- _Written task_: Return each line of the records that contains the string "Guida", matching case exactly.

- _Material shown_:
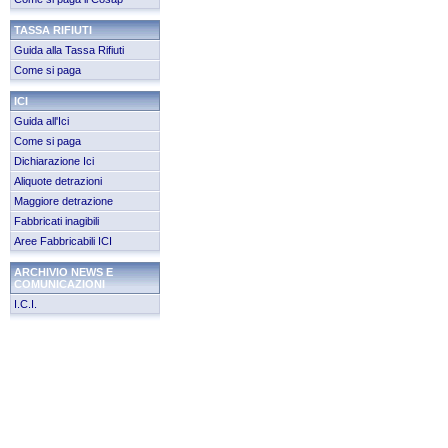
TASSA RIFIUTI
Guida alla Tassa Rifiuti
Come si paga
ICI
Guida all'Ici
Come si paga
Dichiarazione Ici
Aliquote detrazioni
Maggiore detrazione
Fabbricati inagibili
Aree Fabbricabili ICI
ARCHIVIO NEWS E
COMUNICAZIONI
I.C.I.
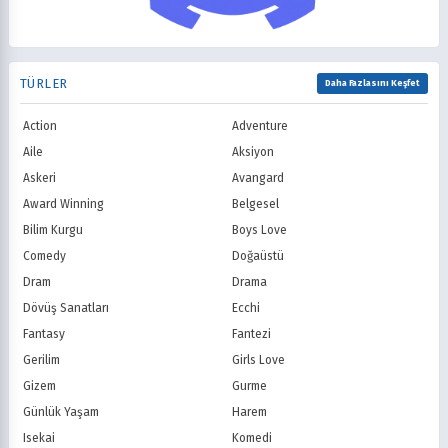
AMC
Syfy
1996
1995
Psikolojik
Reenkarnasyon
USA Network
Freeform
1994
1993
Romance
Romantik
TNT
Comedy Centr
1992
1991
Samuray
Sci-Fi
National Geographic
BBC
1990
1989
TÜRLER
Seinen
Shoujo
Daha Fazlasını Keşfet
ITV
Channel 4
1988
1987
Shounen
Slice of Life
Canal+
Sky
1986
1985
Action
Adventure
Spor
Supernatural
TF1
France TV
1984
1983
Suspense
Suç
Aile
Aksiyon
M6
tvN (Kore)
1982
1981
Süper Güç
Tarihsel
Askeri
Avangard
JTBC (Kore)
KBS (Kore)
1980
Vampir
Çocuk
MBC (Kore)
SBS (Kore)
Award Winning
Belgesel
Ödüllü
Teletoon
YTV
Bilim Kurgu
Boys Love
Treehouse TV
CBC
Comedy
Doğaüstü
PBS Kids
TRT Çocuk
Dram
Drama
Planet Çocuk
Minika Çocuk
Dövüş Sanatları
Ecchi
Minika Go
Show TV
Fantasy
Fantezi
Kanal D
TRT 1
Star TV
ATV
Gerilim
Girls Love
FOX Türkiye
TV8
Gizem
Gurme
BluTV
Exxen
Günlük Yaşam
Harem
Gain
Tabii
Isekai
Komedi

- _Solution to this exercise_:
Guida alla Tassa Rifiuti
Guida all'Ici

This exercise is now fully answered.